Your objective. Only the lines that contain the string "glandular" belong in the answer; pull them from the records.

Available data.

----------

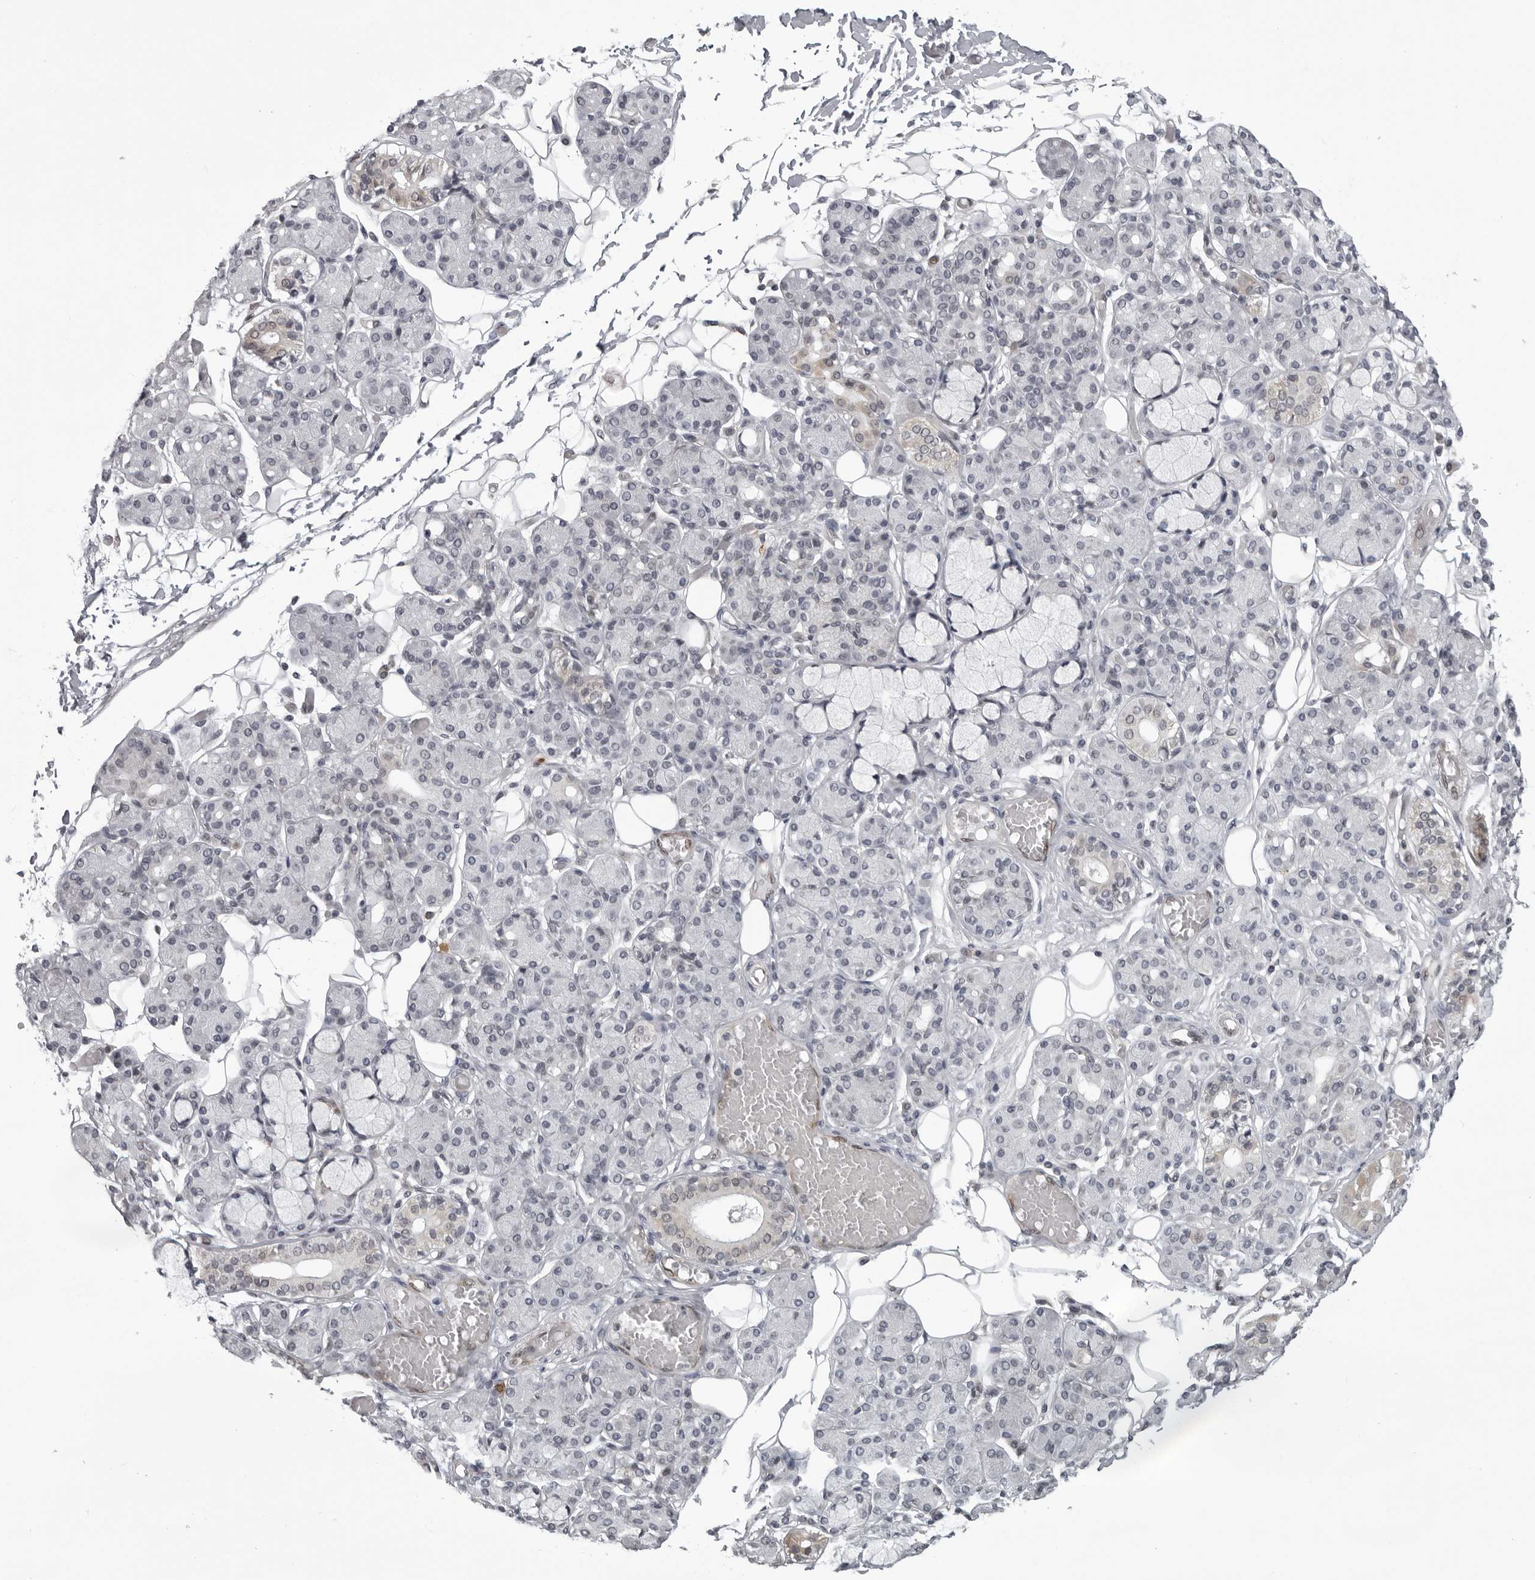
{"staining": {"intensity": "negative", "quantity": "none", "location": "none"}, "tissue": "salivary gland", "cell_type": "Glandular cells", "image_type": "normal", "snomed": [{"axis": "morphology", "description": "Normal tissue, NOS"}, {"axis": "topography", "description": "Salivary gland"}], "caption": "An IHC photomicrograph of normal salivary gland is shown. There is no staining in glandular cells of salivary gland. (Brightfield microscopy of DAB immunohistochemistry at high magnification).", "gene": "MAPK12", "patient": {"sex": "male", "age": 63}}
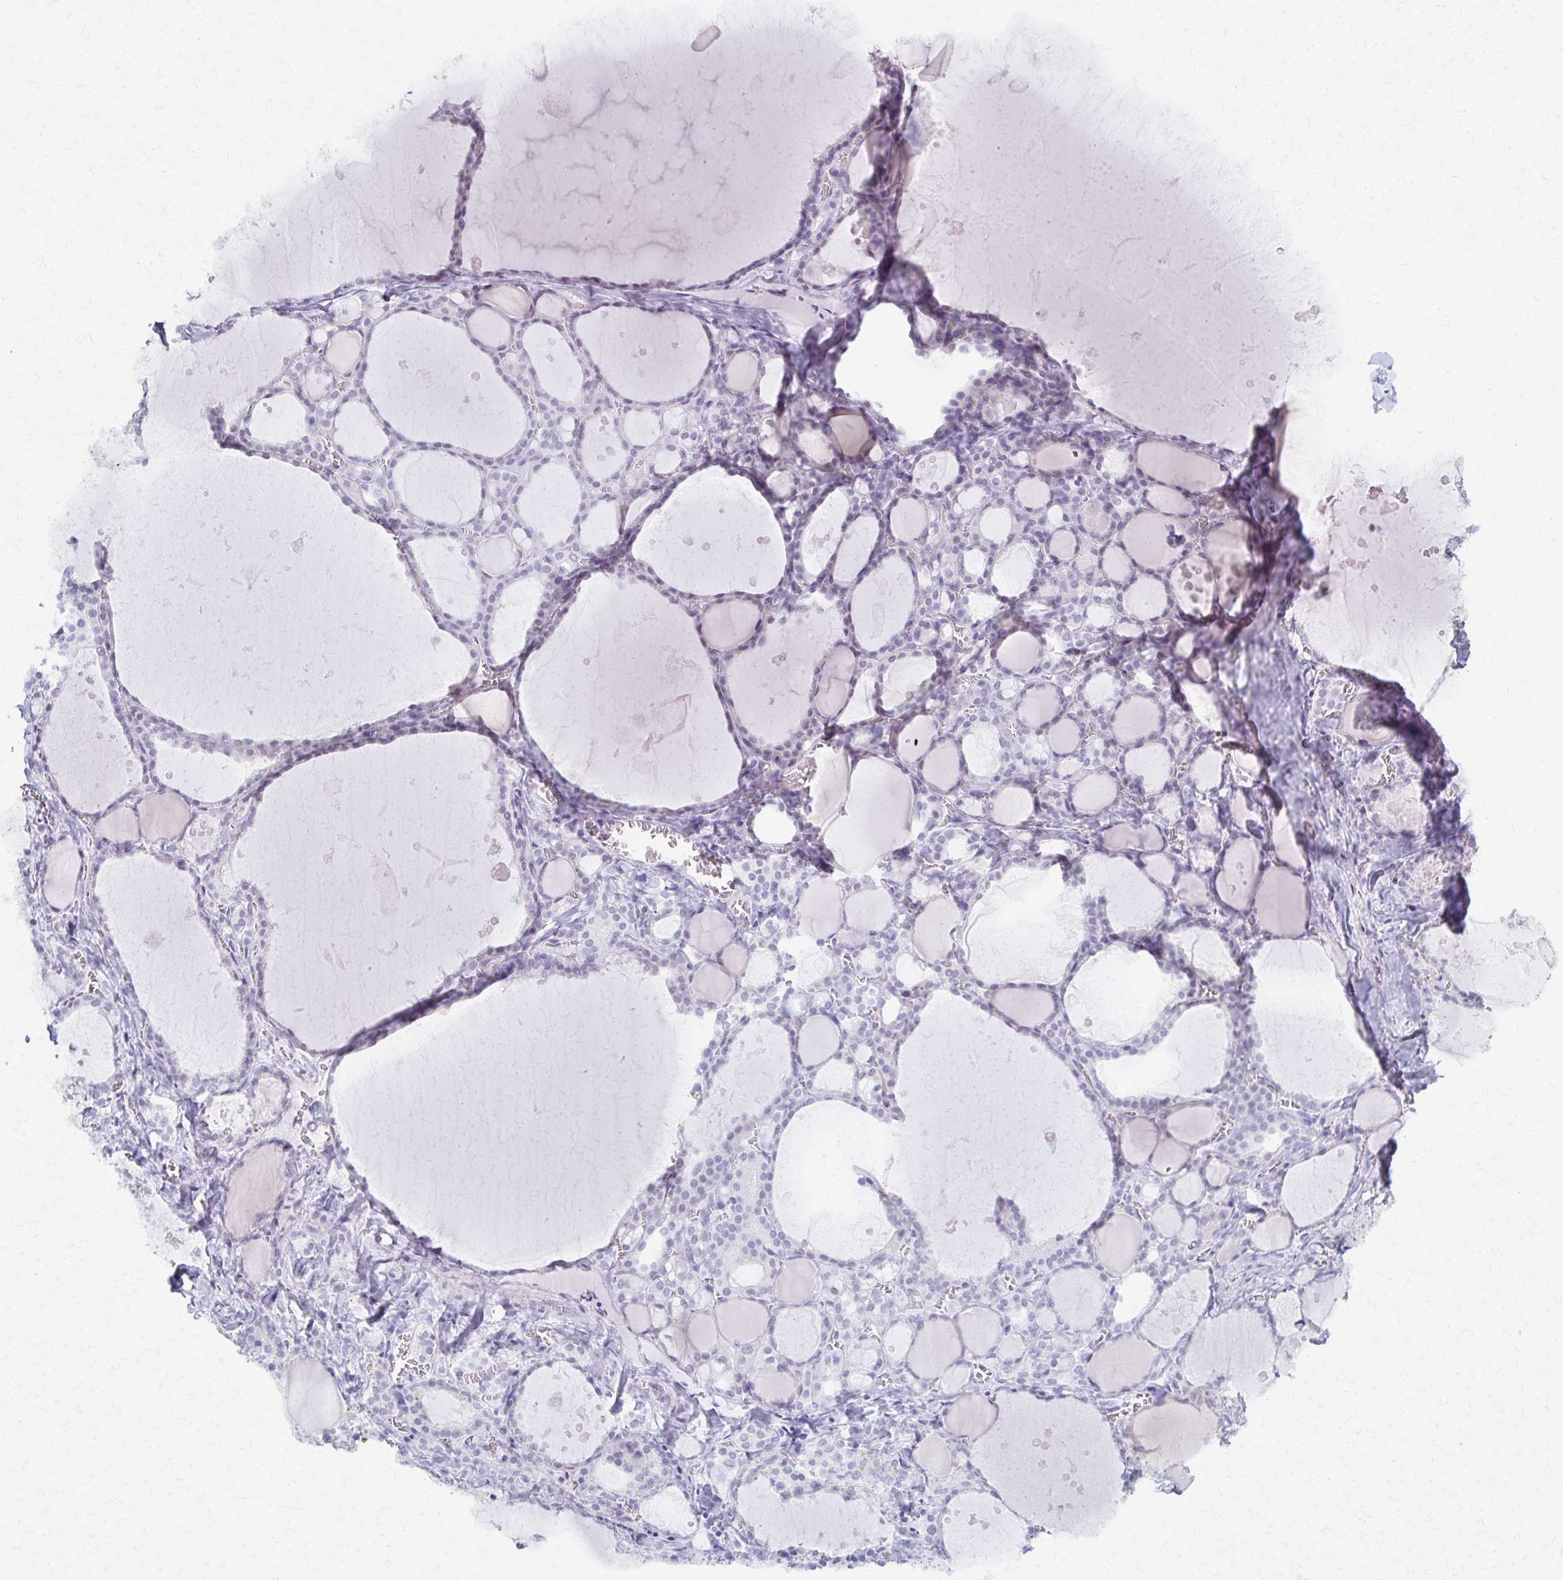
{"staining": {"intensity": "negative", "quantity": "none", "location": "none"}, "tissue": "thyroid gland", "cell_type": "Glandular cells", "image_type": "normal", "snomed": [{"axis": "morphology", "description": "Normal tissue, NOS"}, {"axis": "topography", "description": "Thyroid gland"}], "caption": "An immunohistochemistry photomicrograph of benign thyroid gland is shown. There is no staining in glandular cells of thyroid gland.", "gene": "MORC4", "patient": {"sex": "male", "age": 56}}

----------

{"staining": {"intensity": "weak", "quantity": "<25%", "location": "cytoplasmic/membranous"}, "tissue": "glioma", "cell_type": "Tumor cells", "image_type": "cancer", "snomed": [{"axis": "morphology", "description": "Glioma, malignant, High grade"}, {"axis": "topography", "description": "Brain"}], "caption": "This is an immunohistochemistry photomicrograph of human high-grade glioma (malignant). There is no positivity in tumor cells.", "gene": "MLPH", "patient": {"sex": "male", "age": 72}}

----------

Solution to the problem.
{"staining": {"intensity": "negative", "quantity": "none", "location": "none"}, "tissue": "salivary gland", "cell_type": "Glandular cells", "image_type": "normal", "snomed": [{"axis": "morphology", "description": "Normal tissue, NOS"}, {"axis": "topography", "description": "Salivary gland"}], "caption": "An IHC photomicrograph of normal salivary gland is shown. There is no staining in glandular cells of salivary gland. (Brightfield microscopy of DAB immunohistochemistry at high magnification).", "gene": "MAPK12", "patient": {"sex": "male", "age": 63}}
{"staining": {"intensity": "negative", "quantity": "none", "location": "none"}, "tissue": "thyroid gland", "cell_type": "Glandular cells", "image_type": "normal", "snomed": [{"axis": "morphology", "description": "Normal tissue, NOS"}, {"axis": "topography", "description": "Thyroid gland"}], "caption": "An immunohistochemistry photomicrograph of benign thyroid gland is shown. There is no staining in glandular cells of thyroid gland.", "gene": "MORC4", "patient": {"sex": "male", "age": 56}}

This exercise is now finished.